A sessão foi tão marcante que, depois do filme, a organização da Mostra veio nos falar que o cara que trouxe os filmes trash tinha ficado impressionado e que nos ofereceria uma sessão dupla, de graça, depois da última sessão naquele dia!
Ainda teve um filme na programação oficial, não me lembro qual. Pode ter sido Carne e Sedução, pode ter sido Juventude Revoltada, pode ter sido A Caveira – achei esses nomes naquela lista paralela paulista. Mas, sinceramente, não me lembro.
O filme seguinte era o primeiro dos dois extras. Era um filme “inédito”, A Gangue das Garotas, de 1954. A história que contaram pra gente no dia foi que fizeram esse filme como uma peça educativa para alertar sobre o uso de heroína, mas, justamente porque mostrava pessoas se drogando, o filme teria sido proibido. Anos se passaram, acharam uma cópia, e estávamos vendo o “lançamento” de um filme feito 40 anos antes.
Mas o segundo ponto alto do evento estava por vir.

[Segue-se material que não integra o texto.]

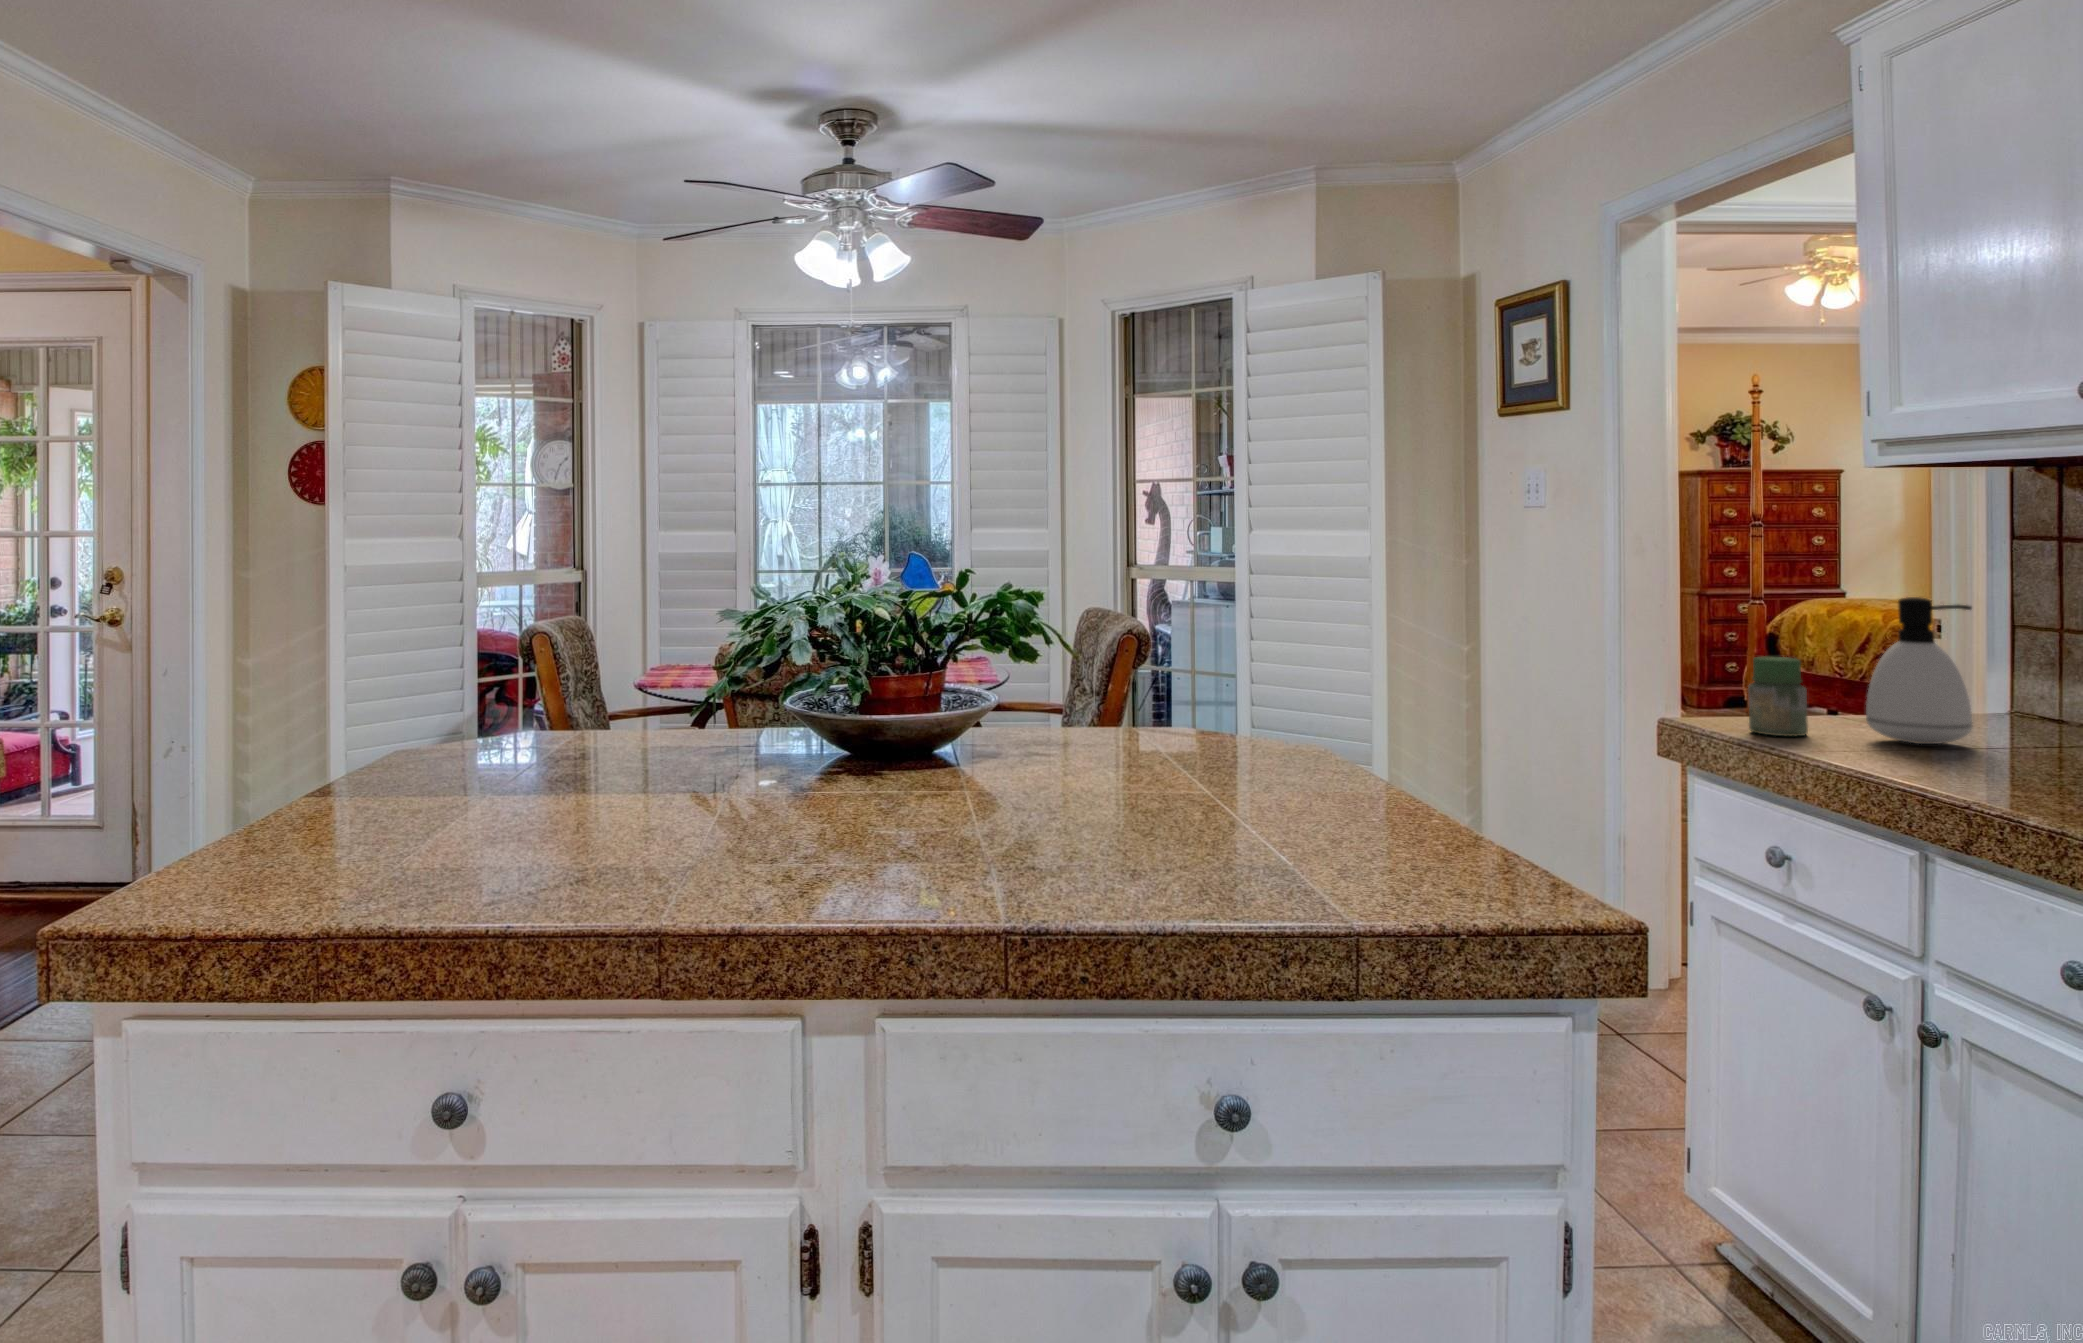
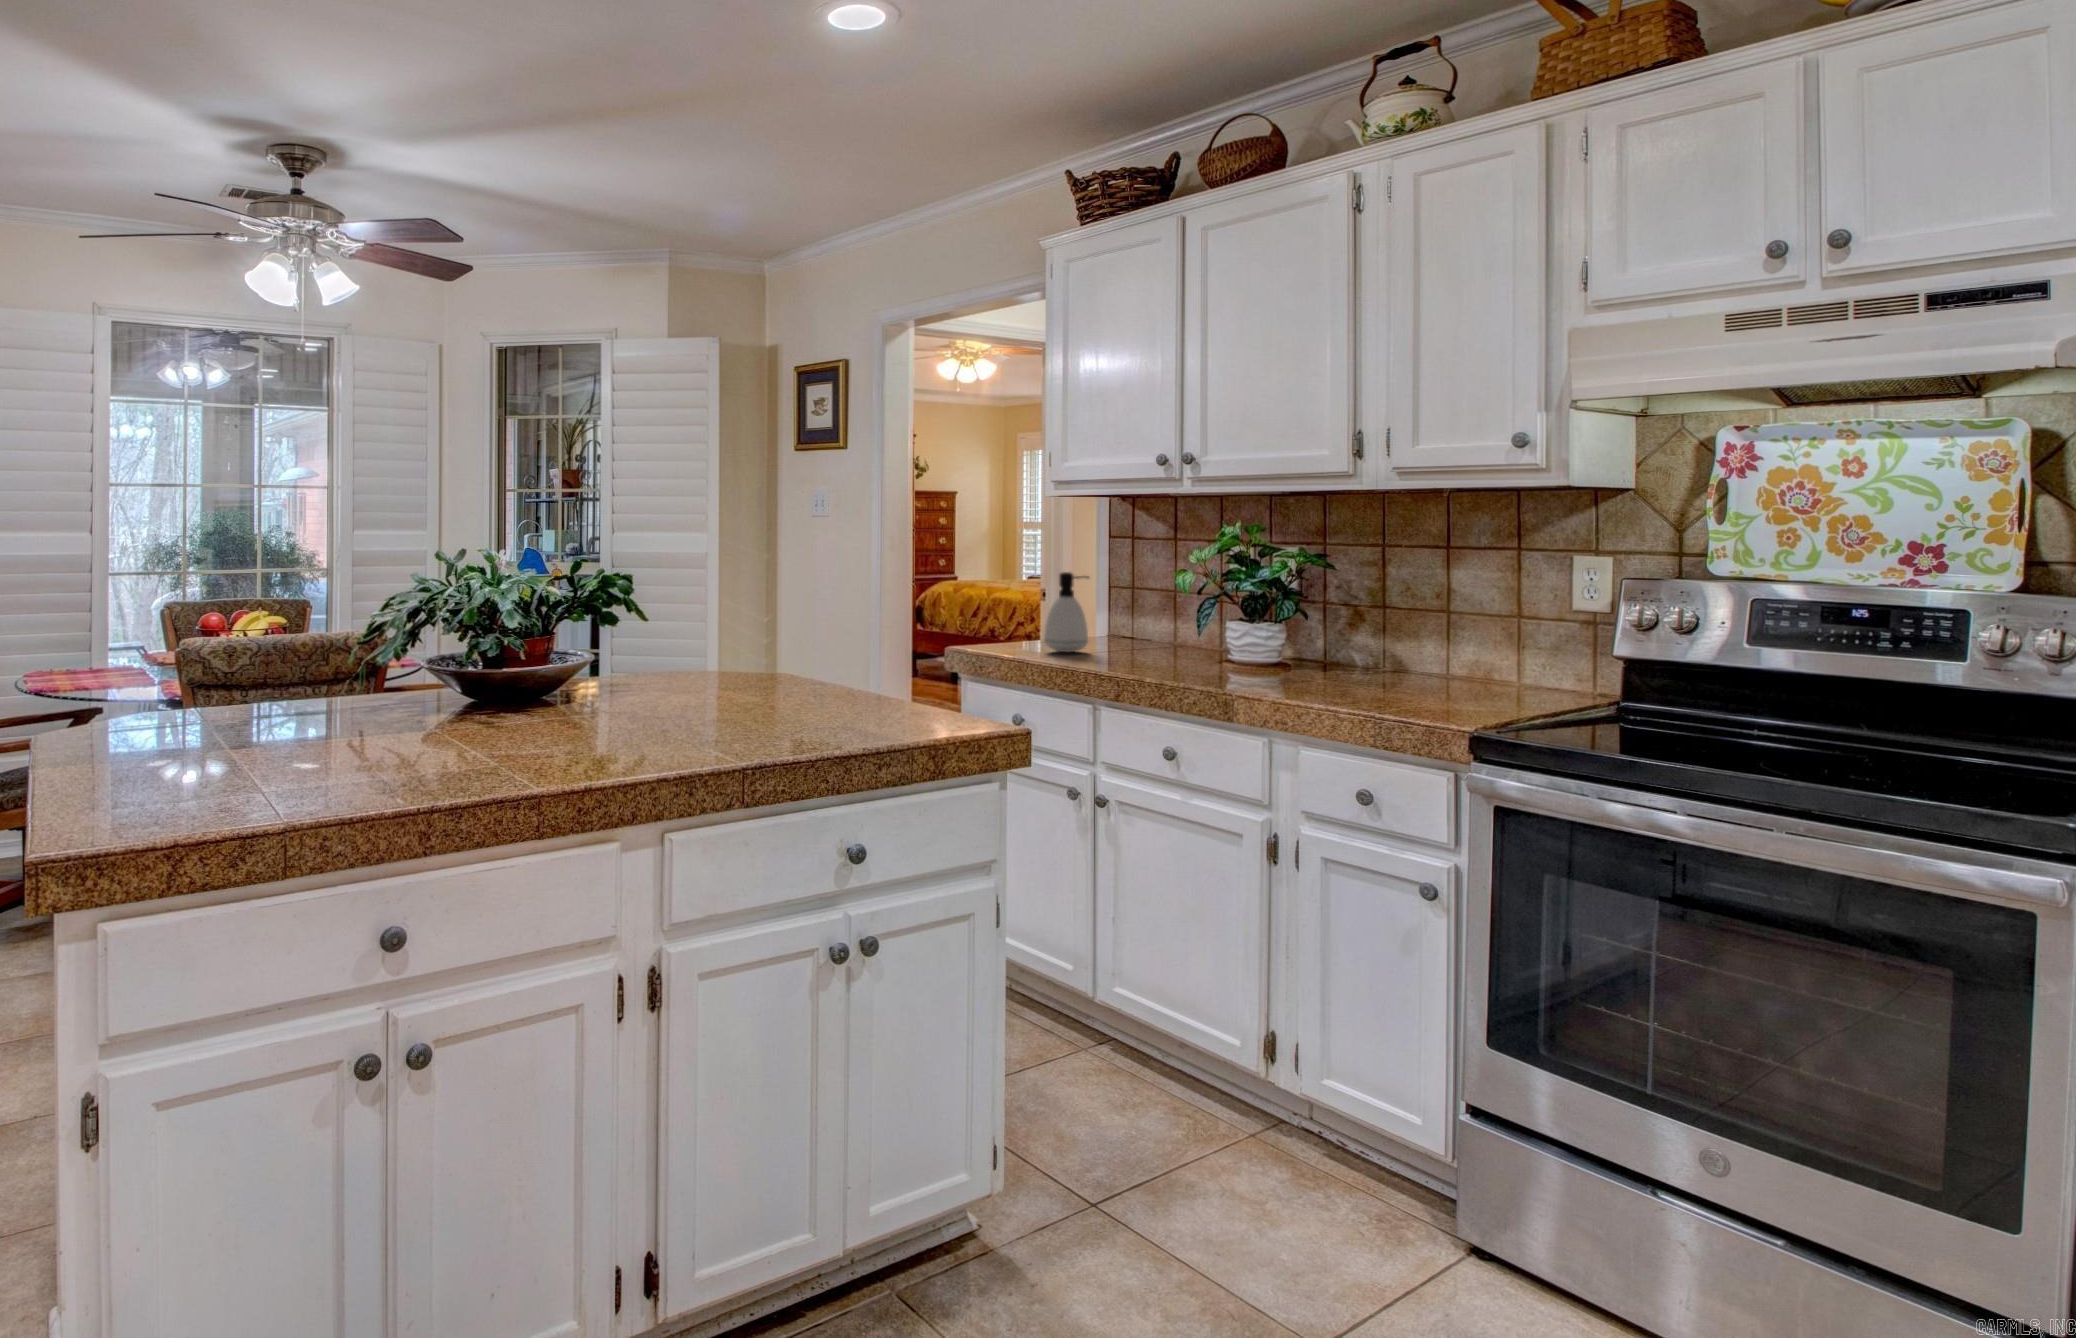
jar: present [1748,657,1808,736] -> none [992,608,1018,653]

Durante a exibição de A Gangue das Garotas, o projetor começou a dar um defeito e agarrava o filme. Quando começou o segundo filme extra, 2000 Maníacos, o projetor estava agarrando e o som ficou inaudível. O som fazia um “uóóóuóóóuóóó” o tempo todo, e ninguém conseguia entender o que estava sendo dito.
Para qualquer plateia normal, isso seria uma má notícia e a sessão seria cancelada. Mas, boa parte da plateia de Papai Noel Conquista os Marcianos estava presente. E todos continuavam no mesmo clima de galhofa. Ou seja, o “uóóóuóóóuóóó” era motivo de risos na plateia. Digo mais: em determinado momento, o som voltou ao normal, e a sala inteira, quase em uníssono, soltou um “ahnnn…” de lamento… E, pouco depois, o “uóóóuóóóuóóó” voltou, e todos comemoraram batendo palmas!
Por volta de 02h da madrugada a sessão acabou. Nada mal pra quem tinha chegado no cinema às 13h.